▸ **DIRECTIONS**:
Tally how many lines in the data hold the word "userSpaceOnUse", and give the result with no other text.

::::::::::

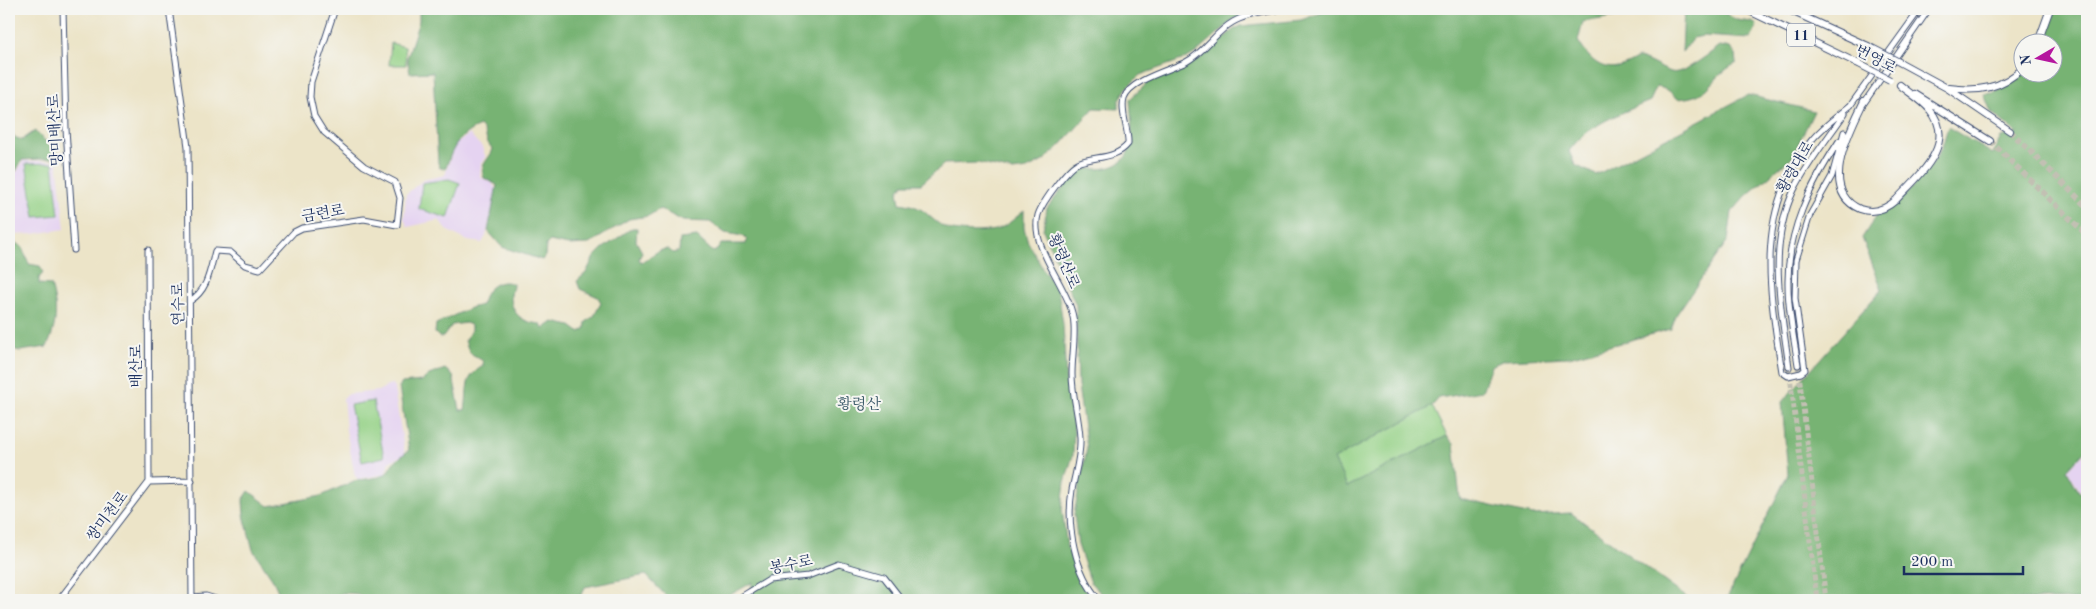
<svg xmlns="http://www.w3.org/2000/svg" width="2096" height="609" font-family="'Old Standard TT','Noto Serif KR',serif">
<rect width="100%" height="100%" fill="#f6f6f2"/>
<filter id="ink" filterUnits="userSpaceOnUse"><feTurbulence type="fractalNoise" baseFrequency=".02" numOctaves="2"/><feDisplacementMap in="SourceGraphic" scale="10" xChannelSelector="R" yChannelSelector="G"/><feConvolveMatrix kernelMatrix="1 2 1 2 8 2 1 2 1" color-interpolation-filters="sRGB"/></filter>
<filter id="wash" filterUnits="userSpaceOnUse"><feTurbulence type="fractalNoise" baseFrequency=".0096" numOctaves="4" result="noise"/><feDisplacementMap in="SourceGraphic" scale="20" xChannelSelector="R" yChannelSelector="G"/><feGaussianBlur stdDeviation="1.12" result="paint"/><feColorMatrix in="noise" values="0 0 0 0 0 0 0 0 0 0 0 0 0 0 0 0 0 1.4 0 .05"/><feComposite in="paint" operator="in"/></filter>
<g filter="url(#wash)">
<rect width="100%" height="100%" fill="#ece4c8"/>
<path fill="#e5d3f1" d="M469,134L482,147L486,158L481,163L480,177L492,183L496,189L486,236L482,243L468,241L448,231L439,220L408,227L404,219L406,194L423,180L445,175L454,146Z
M23,161H57L65,229L33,234L11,235L9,174L17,172Z
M393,383L405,454L389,462L385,474L358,479L355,476L346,430L343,398L349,394L378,391Z
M2087,450V493L2080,491L2068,470Z"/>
<path fill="#94d186" stroke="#588072" d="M391,43L405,47L406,65H389Z
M53,163L59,215L35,217L26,164Z
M449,179L460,183L448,218L419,209L422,183Z
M373,401L384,457L362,462L350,405Z
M1432,406L1447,436L1347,487L1334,459Z"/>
<path fill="#77b373" stroke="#497168" d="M419,9H1270L1234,19L1197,52L1187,58L1140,75L1126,89L1119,101V109L1094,108L1060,146L1043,161L1027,169L1013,171L978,163L944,164L921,184H903L898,192L900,203C927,207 924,215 944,227C953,233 988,233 998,229C1007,226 1016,217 1024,211V228L1028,242L1044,271L1058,290L1063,324L1066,381L1074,431L1073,455L1065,482L1062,509L1067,547L1081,584L1092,600H747L753,582L721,600H670L646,575L585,587L579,600H362L358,594L342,593L335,600H282L272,578L253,550L244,515L243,500L249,491L269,506L321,496L354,481L379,477L387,473L393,463L409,450L399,387L402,383L422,381L429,375L445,369L453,376L460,410H465C469,389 462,379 483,366V361L470,353L465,341L471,330V325L466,323L452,325L443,337H439L435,333L436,324L470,308L481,305C484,300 483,297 486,293C491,284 504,279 513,284C513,289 511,292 511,296C511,315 524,323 541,324L543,329L553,322L571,326L579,332L585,329L586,322L594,316L601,303L598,297L580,289L577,281L586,273L594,257L602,249L632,228H637L636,241L642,252L639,259L641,262C652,259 653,250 668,249L673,253L679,251L680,239L697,237L713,252L717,250L721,244H746L747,240L743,236L725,233L710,222L683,221L660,209L648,216L629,219L589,244L568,245L550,241L546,245L545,256L542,260L502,247L488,231L497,185L484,178C479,163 489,161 493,149C485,143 487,132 480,126C459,134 452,149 446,168H440L438,163L433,72L410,73L407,58L419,21Z
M1326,9H1661L1583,22L1578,41C1594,68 1610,76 1638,58C1651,61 1659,68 1671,72C1682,76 1710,53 1720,46L1730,48L1736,55L1737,63C1708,77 1716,96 1678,99L1669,91L1657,86L1650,101C1620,114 1588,124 1569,151L1575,165L1596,175L1748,95L1814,111L1792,157L1746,196L1732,212L1728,240L1676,315L1671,329L1569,357L1504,360L1491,366L1482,391L1439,398L1432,406L1334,459L1347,487L1447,436L1454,444L1460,499L1532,515L1571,513L1690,600H1107L1091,583L1078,545L1074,514L1087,448L1078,386L1076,305L1043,230L1047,208L1079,168C1138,175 1133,144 1130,99L1151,80L1198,60L1233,30L1241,26L1301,20L1324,12Z
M1684,9H1725L1724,13L1737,20L1752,22L1757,25L1751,39L1703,36L1693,38L1682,52Z
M2055,9H2081L2079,12L2087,17V448L2067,470L2079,492L2087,494V600H1726L1788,474L1782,402L1882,289L1862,238L1878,213L1898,203L1933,163L1942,147L1948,127L1993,154L2001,137L2017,133L1991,112L1984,94L1994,93L2024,73L2054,72V42H2043Z
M35,131L60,155L57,158L22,160L16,171L9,173V163L14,152L12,146H9V135L22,140Z
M9,235L11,240L22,247L29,264L40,266L43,273L39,278V284L51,285C58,308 57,325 47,347L20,351L9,348Z"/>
</g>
<g filter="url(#ink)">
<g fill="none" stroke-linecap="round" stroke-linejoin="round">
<path stroke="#c2c0b3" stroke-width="5" stroke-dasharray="5 2.5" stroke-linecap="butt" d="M1798,365L1826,600
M1789,367L1817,600"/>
<path stroke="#c2c0b3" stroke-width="6" stroke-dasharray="6 3" stroke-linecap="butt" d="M2010,131L2087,207
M1990,141L2087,235"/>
<g stroke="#3a4a6e" stroke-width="7">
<path id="secondary" d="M63,9L66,129L74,250
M169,9L188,147L192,600
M1864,103L1929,9
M1850,106L1920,9
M1844,132L1832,176L1810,215L1796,260L1795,298L1805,370L1801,373L1788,376L1782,372C1769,290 1754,211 1811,141C1822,127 1838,116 1851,105
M148,250L149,482
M190,301C208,290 210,270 215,251L230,252L245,265L260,269L294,232L302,228L364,219L397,225L400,198L395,182L364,166L324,132L314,116L310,97L311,82L335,9
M1798,365C1794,339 1788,311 1788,285C1787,230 1810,186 1839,141
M1789,367C1781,307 1767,247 1794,190C1808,162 1828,138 1845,113
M192,597L206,596L219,600
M59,600L149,482L192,481
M736,600L769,580L808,576L839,564L884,577L898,595L899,600
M1099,600C1075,573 1066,526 1072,490C1075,473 1081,456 1080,438C1079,416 1072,396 1072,374C1072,358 1075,341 1074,325C1073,290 1029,250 1038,215C1042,203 1068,166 1080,162C1097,156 1116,159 1128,144C1129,130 1120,112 1124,98C1130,80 1170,70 1186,62C1205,52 1215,32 1233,22C1246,14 1266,12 1281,9"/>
</g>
<g stroke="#3a4a6e" stroke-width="8">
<path id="highway" d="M1745,9L1857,63
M1787,9L1868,46
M2038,42L2050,9
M1901,63L1947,88L2010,131
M1949,88C1978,92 2002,89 2024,67
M1915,94L1990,141
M1864,101C1851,128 1817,191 1860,209C1874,214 1886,209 1896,200C1918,176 1958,144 1930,110C1922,100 1909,93 1900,85"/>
</g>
<use href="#secondary" stroke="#fff" stroke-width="5"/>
<use href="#highway" stroke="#fff" stroke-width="6"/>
<g stroke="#3a4a6e" stroke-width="8" stroke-linecap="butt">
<path id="highway-bridge" d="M1868,46L1901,63
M1857,63L1890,80"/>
</g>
<use href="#highway-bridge" stroke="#fff" stroke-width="6"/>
</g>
</g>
<g text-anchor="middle" stroke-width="4" stroke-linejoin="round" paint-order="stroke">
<rect fill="#f6f6f2" stroke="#5d6b8a" stroke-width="1" x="1787" y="23.5" width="28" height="23" rx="4"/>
<g font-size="14" font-weight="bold" fill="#1b2f5e">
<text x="1801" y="40">11</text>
</g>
<g font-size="15" fill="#1b2f5e" stroke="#f6f6f2">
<text transform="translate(1876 59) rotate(27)" y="5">번영로</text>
<text transform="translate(55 130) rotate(-93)" y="5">망미배산로</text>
<text transform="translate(1795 167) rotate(-60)" y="5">황령대로</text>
<text transform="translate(323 213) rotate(-10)" y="5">금련로</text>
<text transform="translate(1064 261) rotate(67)" y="5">황령산로</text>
<text transform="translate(178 304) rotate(-91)" y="5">연수로</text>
<text transform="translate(136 366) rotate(-90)" y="5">배산로</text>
<text transform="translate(107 516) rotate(-53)" y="5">쌍미천로</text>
<text transform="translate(791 564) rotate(-12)" y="5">봉수로</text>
</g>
<g font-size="15" fill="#395868" stroke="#f6f6f2">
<text x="859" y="409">황령산</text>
</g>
</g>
<rect width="2096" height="609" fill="none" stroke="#f6f6f2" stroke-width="30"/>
<g transform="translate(2038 58) rotate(261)"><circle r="24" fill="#f6f6f2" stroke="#9ea6b7"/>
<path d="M0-4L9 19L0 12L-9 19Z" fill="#b5179e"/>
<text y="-8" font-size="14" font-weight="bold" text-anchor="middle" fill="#1b2f5e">N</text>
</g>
<path d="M1904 566v8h119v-8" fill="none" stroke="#1b2f5e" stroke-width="2.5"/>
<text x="1911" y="566" font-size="15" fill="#1b2f5e" stroke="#f6f6f2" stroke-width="4" paint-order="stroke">200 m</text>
</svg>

::::::::::

▸ **TASK SOLUTION**:
2